Saturday, December 3, 2011

Apropos of Nothing

Many of you know that I am a convert to the Church of Jesus Christ of Latter-day Saints and you may have wondered how the daughter of a Southern-Baptist-turned-nudist-hippy mother learn about a belief system that is so hated by both of the worldviews from whence she came. Saturday morning cartoons, of course.

One morning, little 5-year-old me was watching a teeny tiny black and white TV. A tiny cartoon Donny Osmond sang "Puppy Love," and I fell. Hard. In love with a cartoon boy. Not too long after that I saw the commercial for Donny Osmond's greatest hits and began the beg-a-thon. A successful beg-a-thon. I had the album in my possession at the next gift-giving occasion.

He sang songs about little girls with blue eyes who are much too young to know about love. I wanted to marry him. But he was SO OLD! Would he wait for me to grow up?
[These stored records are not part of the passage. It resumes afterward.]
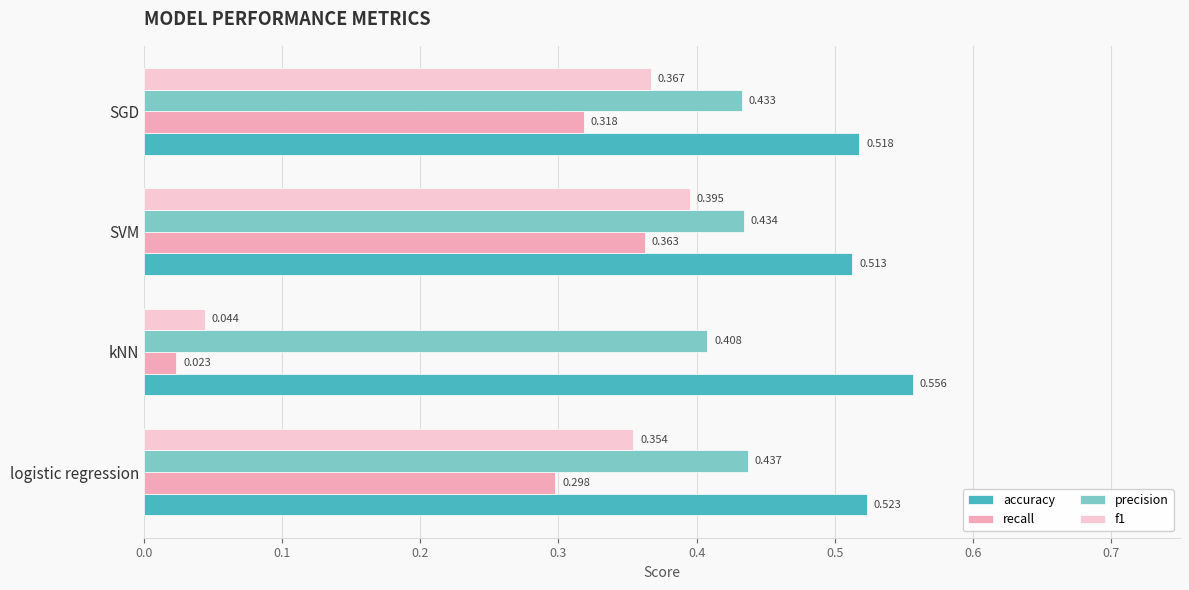

Which series has the widest spread of values?

f1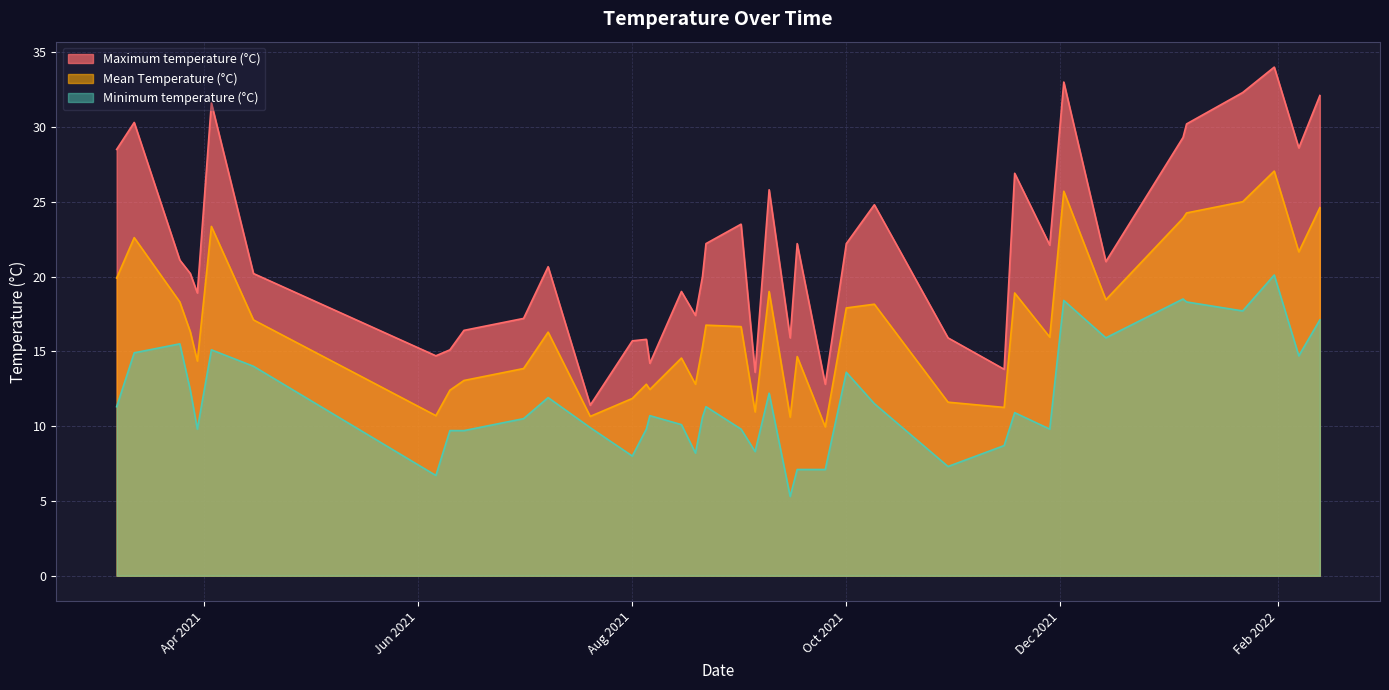

What is the difference between the Minimum temperature (°C) values at 2 and 35?

2.9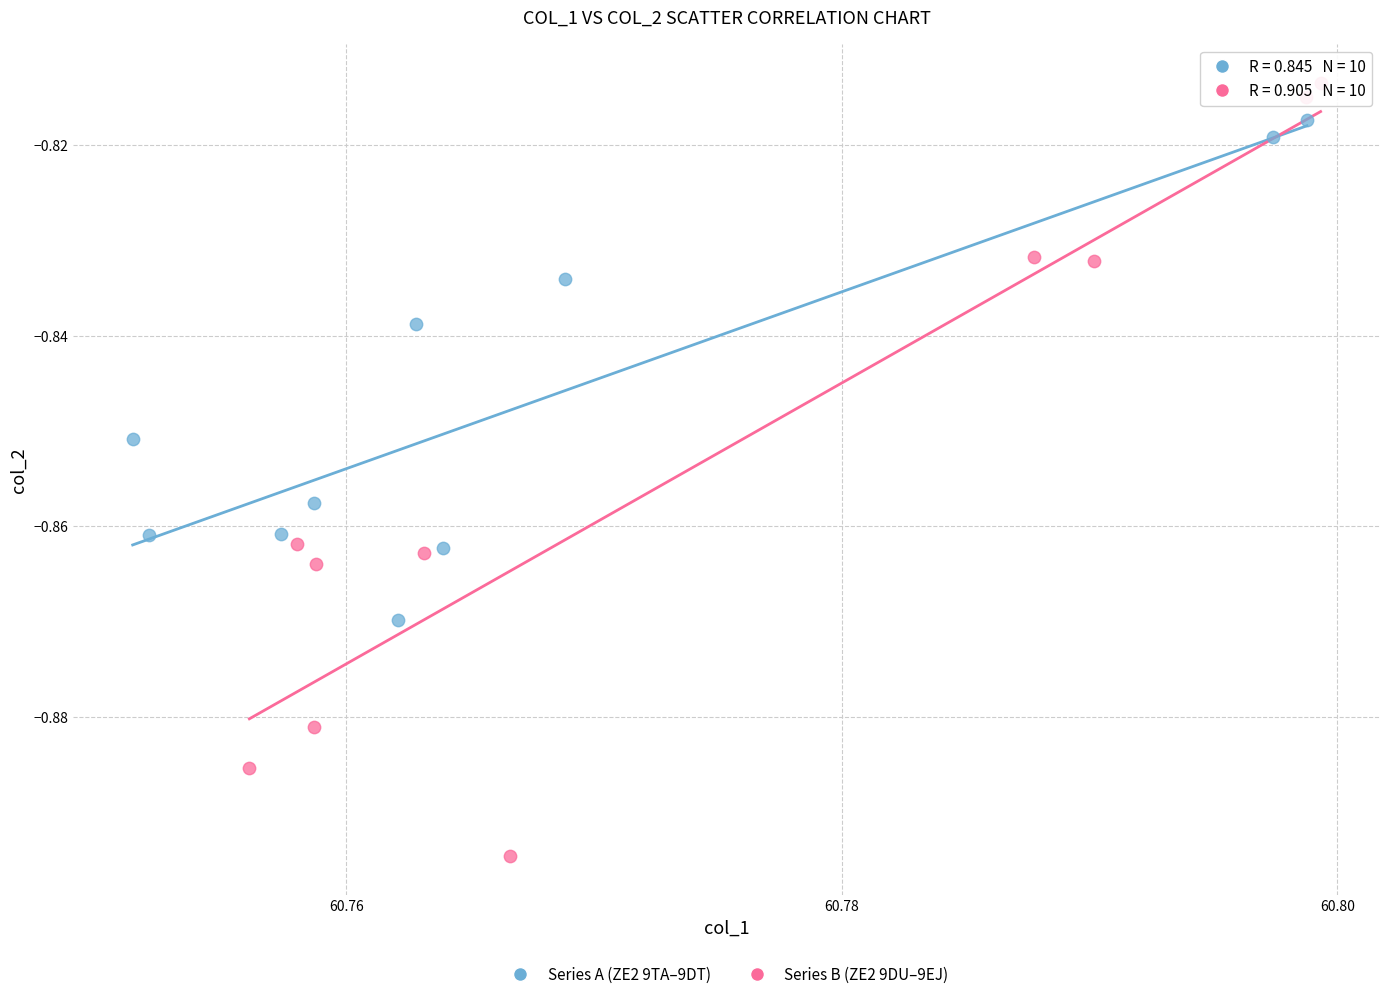

Which series reaches the minimum Y coordinate?

Series B (ZE2 9DU–9EJ)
For five years, I hoped. Then one day my mom burst my bubble.

"He's Mormon. Mormons only marry Mormons."

"What?"

 "Mormons. It's a religion. Like Catholics or Jews. They only marry people who are in their religion."

 "How do I become Mormon? What do they believe?"

"You have to be born a Mormon. I know they aren't allowed to go sleeveless. All their shirts have to have some kind of sleeves."

I cried. A ten year old kid crying because Donny not only was ten years older than she was, but also would never marry her because she was (by this point) Presbyterian. Honestly, my little heart hurt SO much. I can still feel the memory ache today.

Three years later, I'd mostly overcome my puppy love, and one of my mother's facts on Mormons turned out to be false. You don't have to be born a Mormon. My step-mother joined the Mormon church and when I came to visit that summer, asked me if I wanted to meet with the sister missionaries. (Nuns? Mormons have nuns?) Sure. I guess.

Any guesses what my first question was? Yep. Why do Mormons have to wear sleeves? My second was related: What about Marie? She went sleeveless all the time! So my very first piece of legitimate information about the church was about temple garments as explained by two LDS sister missionaries to a bra-less 13-year-old in a tank top. (I'd gotten to the hippy part of my existence.)

Eventually, I joined the church, but the journey was quite rough, worthy of its own blog post (or two).

This story came up the other day, and I turned to You Tube to illustrate.

"Is that Justin Bieber?!" asked V, my besotted 9-year-old.

"No, but now that you mention it. . ."

                                           

6 comments:

Ardis said...

Love it! (Dare I confess that about six months ago I downloaded an album of Donny's greatest hits? "I love the little wiggle in your walk, the way you cuddle on my sho-o-oulder ..." -- No, I don't dare confess that. Don't tell anybody.)

Jami said...

It's our little secret, Ardis.

Jenny said...

So, you were the nudist, or your mom?

Jami said...

A more accurate term would be "clothing-optional." And we all were at one point or another, though by the time I was 13 I was protesting fairly loudly. I think the central valley, no air-conditioning and hippy-thinking combined to lead to our less than fully-dressed choices.

Heidi said...

Can't wait to hear the rest! Not that I haven't had the highly summarized version but all the little details are so much fun. So, did you celebrate when Donny won Dancing with the Stars? And did you know that I have both a sister and the sister of a sister in law who have met him? In person?

Chris said...

I knew a lot of young women my age in my home state who were first converted to osmonds, then the church. I was a convert, too, in my teens. I too had spent my earliest years not worrying too much about clothing. My grandparents loved living on cape cod, right on the each. My first seeing a real osmond came while shopping at a provo supermarket and getting pushed away from one of the osmonds by a 400 lb security guard who thought that I came to close to his charge- didnt even dawn on me who it was until i saw them later at a distance. not that interested in them after that.